PROBLEMS AND TASKS ->
1: Decide whether each statement below agrees with the passage on coal gasification and algae farming: (a) Siemens obtained its gasification technology from Sustec Holding AG in 2006; (b) algae need clean water to grow; (c) GreenFuel began operations in 2005. Answer yes or no for each, quoting the words from the passage that settle it.
2: Write the next part of the passage on coal gasification and algae farming, picking up right after its final sentence.

5. Coal gasifier. As recently delivered to a coal-to-polypropylene plant in China, Siemens Energy’s newest 500-MW gasifier is capable of gasifying 2,000 tons of coal daily. Finely ground fuel introduced via a burner at the head of the reactor is instantly converted into raw syngas. Solidified clinker granules can be removed via a material lock at the foot of the quenching chamber. Courtesy: Siemens
Though SNCG will use the five-gasifier plant to produce about 19 million cubic feet of syngas for conversion in downstream processes to polypropylene plastic, the technology can effectively be used for power generation in integrated gasification combined-cycle plants, Siemens said.
Siemens produced the gasifiers in about 18 months, beginning work soon after it acquired the technology for the gasification of fossil raw materials from the Swiss company Sustec Holding AG in 2006.
Algae: A green solution
To stay within shrinking federal and state carbon emission allowances, companies in the U.S. and around the world are scrambling to take up innovative solutions and clean up or cut down carbon dioxide emissions. Amid ongoing gasification tests and carbon sequestration experiments, Massachusetts-based GreenFuel Technologies Corp. has been quietly conducting studies with several companies at their coal-fired plants to develop high-yield algae farm technologies. Its mission: to profitably recycle industrial carbon dioxide and produce feed, food, and fuel ingredients.
A few years ago, the concept would have been dismissed as ineffective, even though for some time now, algae have been used in wastewater treatment facilities to sop up toxic chemicals and at farms to capture fertilizers in runoff. As autotrophic organisms, algae can produce their own food from inorganic substances such as carbon dioxide and inorganic nitrogen. They are the fastest growing plants in the world, and they do not need clean water or land. And from several studies, GreenFuel has found that, as well as recycling atmospheric carbon dioxide, the entire biomass produced from algae can be used and that oil retrieved from the organism could be used as a renewable biofuel.
A company that began operations in 2001, GreenFuel has so far conducted successful pilot installations to recycle carbon dioxide at several plants, including the Redhawk and Four Corners plants owned by Arizona Public Service (APS), NRG’s Dunkirk plant in New York and its Big Cajun plant in Louisiana, and a Sunflower Electric plant in Kansas.

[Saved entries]
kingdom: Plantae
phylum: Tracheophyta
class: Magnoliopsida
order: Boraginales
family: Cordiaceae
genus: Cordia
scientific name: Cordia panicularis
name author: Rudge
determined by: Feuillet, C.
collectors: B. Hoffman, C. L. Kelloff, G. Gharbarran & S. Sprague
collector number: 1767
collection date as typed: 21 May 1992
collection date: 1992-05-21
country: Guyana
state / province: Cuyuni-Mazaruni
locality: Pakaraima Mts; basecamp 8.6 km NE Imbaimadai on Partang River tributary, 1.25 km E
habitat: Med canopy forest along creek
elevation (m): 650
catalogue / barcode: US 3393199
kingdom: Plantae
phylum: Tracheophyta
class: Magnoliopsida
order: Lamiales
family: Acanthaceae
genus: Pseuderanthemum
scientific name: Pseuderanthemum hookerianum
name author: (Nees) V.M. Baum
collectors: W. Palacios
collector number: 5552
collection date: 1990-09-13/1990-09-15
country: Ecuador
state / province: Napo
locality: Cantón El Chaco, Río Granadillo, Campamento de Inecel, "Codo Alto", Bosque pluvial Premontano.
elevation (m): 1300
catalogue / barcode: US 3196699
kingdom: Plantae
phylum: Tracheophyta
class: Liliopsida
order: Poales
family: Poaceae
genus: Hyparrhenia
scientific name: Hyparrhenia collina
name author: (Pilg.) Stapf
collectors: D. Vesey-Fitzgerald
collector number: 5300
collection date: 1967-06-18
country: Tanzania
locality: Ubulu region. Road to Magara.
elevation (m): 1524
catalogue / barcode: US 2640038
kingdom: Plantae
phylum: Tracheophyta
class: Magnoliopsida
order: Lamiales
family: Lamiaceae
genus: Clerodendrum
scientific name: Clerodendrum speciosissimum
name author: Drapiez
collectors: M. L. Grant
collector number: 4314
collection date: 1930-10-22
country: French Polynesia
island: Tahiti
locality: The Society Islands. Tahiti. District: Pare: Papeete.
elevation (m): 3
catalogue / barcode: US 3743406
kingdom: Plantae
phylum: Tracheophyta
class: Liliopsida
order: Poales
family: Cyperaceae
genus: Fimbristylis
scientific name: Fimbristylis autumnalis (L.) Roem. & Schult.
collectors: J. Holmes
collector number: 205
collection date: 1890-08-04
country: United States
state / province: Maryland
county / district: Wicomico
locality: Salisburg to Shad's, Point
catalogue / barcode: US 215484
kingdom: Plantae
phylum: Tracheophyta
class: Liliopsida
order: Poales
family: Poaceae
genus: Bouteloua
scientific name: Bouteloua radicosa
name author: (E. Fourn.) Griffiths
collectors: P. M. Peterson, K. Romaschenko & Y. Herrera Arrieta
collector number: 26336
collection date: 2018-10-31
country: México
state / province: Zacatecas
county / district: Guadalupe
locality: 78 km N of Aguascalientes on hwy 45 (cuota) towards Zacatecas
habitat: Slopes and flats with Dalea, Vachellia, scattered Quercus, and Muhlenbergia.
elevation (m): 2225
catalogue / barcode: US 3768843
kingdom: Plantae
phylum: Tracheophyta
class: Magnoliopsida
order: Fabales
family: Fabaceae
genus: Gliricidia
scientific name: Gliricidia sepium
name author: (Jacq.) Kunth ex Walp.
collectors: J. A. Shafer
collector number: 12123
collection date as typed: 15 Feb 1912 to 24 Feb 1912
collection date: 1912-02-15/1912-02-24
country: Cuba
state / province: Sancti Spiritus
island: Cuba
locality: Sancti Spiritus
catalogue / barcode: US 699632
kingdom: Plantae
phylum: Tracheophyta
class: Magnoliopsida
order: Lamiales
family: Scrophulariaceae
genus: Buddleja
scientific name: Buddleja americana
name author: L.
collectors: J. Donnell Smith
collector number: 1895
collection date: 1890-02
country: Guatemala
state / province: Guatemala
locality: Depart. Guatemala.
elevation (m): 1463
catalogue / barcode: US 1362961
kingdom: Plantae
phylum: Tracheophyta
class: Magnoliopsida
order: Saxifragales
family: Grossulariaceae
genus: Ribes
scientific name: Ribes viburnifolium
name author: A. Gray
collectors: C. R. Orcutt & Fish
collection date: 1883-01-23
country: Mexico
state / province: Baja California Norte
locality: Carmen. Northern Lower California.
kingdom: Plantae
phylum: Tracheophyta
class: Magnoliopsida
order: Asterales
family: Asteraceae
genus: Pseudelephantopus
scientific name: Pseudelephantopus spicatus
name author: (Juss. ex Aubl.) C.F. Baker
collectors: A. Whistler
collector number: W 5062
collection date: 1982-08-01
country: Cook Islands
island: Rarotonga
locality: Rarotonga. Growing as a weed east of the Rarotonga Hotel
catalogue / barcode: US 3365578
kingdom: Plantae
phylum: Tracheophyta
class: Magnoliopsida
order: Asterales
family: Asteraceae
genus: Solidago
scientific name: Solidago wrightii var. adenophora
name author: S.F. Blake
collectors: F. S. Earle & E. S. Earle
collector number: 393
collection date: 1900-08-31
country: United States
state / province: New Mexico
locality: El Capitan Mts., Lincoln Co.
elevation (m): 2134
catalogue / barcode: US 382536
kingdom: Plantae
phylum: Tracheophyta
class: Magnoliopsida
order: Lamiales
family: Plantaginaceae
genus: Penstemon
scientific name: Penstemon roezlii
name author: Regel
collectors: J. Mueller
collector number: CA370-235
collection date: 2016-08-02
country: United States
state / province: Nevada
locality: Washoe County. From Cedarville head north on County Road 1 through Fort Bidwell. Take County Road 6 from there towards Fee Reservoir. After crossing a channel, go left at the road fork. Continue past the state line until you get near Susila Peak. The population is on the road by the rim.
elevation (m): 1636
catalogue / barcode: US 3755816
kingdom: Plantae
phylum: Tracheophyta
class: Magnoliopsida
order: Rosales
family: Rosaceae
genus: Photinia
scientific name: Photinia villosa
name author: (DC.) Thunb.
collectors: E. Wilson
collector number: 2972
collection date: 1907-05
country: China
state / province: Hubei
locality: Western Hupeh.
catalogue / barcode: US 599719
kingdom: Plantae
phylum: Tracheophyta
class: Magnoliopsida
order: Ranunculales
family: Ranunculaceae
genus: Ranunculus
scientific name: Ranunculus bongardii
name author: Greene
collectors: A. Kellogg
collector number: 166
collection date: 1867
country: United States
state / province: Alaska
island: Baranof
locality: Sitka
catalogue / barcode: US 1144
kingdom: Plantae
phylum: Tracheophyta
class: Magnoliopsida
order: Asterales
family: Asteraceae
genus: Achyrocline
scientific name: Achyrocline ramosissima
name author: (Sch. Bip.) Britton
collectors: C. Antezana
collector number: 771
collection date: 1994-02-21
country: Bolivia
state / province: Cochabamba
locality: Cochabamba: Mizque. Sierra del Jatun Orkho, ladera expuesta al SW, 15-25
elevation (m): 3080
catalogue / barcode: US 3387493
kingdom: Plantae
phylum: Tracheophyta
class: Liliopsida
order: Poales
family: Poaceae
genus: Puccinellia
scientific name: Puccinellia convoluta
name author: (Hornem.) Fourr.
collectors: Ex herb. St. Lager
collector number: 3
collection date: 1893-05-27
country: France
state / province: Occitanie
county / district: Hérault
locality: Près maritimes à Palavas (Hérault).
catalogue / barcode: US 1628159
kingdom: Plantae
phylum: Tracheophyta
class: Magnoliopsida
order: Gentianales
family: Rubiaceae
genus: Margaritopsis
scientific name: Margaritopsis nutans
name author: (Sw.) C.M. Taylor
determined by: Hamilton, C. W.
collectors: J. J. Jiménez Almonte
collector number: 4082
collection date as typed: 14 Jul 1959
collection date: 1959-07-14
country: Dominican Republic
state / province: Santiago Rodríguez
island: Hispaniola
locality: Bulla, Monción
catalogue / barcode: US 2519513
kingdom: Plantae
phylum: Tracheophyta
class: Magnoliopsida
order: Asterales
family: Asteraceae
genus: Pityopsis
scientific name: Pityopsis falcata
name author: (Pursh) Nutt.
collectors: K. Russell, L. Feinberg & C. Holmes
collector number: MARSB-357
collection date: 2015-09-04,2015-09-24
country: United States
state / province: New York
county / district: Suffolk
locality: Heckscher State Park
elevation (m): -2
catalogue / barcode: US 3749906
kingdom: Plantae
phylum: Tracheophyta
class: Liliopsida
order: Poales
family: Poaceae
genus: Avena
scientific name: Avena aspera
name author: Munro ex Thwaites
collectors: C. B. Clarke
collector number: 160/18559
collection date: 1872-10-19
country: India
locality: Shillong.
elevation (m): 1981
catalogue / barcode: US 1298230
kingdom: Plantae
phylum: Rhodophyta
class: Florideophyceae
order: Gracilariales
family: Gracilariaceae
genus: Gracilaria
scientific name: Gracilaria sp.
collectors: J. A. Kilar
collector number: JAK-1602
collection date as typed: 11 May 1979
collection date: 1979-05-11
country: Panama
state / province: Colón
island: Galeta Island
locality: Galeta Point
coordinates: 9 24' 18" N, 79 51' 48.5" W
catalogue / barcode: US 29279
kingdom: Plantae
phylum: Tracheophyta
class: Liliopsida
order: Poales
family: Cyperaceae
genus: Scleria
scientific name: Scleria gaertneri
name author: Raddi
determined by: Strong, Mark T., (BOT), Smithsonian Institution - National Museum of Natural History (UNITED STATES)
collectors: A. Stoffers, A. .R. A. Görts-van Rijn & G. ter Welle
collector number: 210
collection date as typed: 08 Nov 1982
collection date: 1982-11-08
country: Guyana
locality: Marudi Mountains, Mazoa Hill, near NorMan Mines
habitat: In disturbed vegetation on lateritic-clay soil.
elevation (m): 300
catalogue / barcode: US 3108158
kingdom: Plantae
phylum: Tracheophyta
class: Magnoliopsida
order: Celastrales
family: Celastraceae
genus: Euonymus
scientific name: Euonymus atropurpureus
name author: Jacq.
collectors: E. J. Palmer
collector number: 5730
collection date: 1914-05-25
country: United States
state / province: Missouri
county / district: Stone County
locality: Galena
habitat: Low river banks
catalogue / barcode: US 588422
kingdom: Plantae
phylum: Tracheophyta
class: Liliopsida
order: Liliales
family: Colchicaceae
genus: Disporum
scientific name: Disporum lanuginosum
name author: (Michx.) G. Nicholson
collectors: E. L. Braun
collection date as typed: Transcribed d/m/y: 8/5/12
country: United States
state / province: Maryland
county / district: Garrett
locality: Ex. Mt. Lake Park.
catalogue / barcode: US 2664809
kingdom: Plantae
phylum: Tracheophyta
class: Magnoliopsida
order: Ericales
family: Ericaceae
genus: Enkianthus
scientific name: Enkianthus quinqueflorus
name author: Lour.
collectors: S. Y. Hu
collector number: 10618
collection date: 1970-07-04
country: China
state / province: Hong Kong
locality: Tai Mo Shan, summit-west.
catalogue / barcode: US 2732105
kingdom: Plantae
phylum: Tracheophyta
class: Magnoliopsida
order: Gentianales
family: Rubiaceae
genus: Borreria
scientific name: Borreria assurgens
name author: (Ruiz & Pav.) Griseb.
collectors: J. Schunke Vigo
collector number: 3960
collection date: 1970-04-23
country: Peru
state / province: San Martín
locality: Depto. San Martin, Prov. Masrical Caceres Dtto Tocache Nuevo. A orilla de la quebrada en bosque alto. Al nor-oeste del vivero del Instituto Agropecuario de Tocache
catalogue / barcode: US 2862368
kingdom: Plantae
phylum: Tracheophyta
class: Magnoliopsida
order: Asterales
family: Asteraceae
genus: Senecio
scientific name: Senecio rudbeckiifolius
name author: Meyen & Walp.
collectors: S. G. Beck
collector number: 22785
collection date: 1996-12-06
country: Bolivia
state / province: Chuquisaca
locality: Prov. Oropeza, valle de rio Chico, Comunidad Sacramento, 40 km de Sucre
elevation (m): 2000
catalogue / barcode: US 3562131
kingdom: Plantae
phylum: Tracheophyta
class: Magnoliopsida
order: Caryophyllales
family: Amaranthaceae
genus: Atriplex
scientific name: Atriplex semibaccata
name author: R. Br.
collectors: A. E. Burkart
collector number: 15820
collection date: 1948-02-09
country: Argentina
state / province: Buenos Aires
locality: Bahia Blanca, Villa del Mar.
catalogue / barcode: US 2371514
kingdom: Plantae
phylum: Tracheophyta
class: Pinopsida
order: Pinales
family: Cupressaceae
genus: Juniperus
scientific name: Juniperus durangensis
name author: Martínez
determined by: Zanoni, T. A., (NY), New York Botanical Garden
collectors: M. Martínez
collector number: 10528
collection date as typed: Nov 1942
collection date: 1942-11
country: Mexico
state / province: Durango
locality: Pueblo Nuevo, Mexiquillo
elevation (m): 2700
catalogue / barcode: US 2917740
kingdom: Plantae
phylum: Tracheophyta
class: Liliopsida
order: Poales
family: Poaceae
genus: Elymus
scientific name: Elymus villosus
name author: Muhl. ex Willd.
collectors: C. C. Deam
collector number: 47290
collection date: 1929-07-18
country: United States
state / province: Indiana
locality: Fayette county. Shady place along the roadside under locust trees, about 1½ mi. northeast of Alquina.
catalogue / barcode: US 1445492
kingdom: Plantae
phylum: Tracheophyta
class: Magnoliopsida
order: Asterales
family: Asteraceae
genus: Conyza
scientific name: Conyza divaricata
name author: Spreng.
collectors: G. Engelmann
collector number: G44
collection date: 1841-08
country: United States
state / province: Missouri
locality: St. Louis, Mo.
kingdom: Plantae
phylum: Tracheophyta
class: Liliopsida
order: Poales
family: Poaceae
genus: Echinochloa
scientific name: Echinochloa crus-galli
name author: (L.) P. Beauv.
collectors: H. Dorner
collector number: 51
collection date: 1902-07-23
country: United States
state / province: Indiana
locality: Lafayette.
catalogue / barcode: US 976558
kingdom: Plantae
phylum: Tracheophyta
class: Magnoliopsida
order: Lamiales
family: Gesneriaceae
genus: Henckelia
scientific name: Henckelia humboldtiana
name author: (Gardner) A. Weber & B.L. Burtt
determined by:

TASK ANSWERS ->
1:
(a) Yes: "it acquired the technology for the gasification of fossil raw materials from the Swiss company Sustec Holding AG in 2006"
(b) No: "they do not need clean water or land"
(c) No: "A company that began operations in 2001"

2:
APS and GreenFuel partnered in 2005 and recycled 80% of daytime carbon dioxide emissions from APS’ 1,040-MW gas-fired Redhawk Power Station using an algae bioreactor. The contraption was simple: Carbon dioxide emissions coming out of the stack were directed through specially designed pipes and into specialized containers holding hungry algae. In the presence of sunlight, the algae consumed the carbon dioxide (Figure 6). GreenFuel then converted the carbon-rich algal biomass into transportation-grade biodiesel and ethanol.

6. Hungry critters. An algae bioreactor system connected directly to the stack of APS’ 1,040-MW Redhawk Power Station successfully recycled greenhouse gases into renewable biofuels in 2006. Courtesy: APS
In 2007, APS announced that the team would attempt to replicate its success using emissions from APS’ coal-burning Four Corners Power Plant. Earlier that year, GreenFuel had teamed up with NRG to install the company’s Emissions-to-Biofuels process to capture NRG’s flue gas carbon dioxide. GreenFuel indicated on its web site that both projects were successful, although it did not give any details.
So will the use of algae bioreactors catch on as a commercial solution to the complex carbon dioxide emissions problem? “GreenFuel’s extensive economic analyses and cost estimates show that algae can be grown economically as a commercial product. Many estimates claiming that algae are not commercially viable use outdated economics for product values that are no longer valid, or assume use of initial generations of experimental technology that have since been upgraded,” the company says on its web site. “GreenFuel believes that ecological and energy issues are complicated and will require a variety of solutions—of which algae will be one.”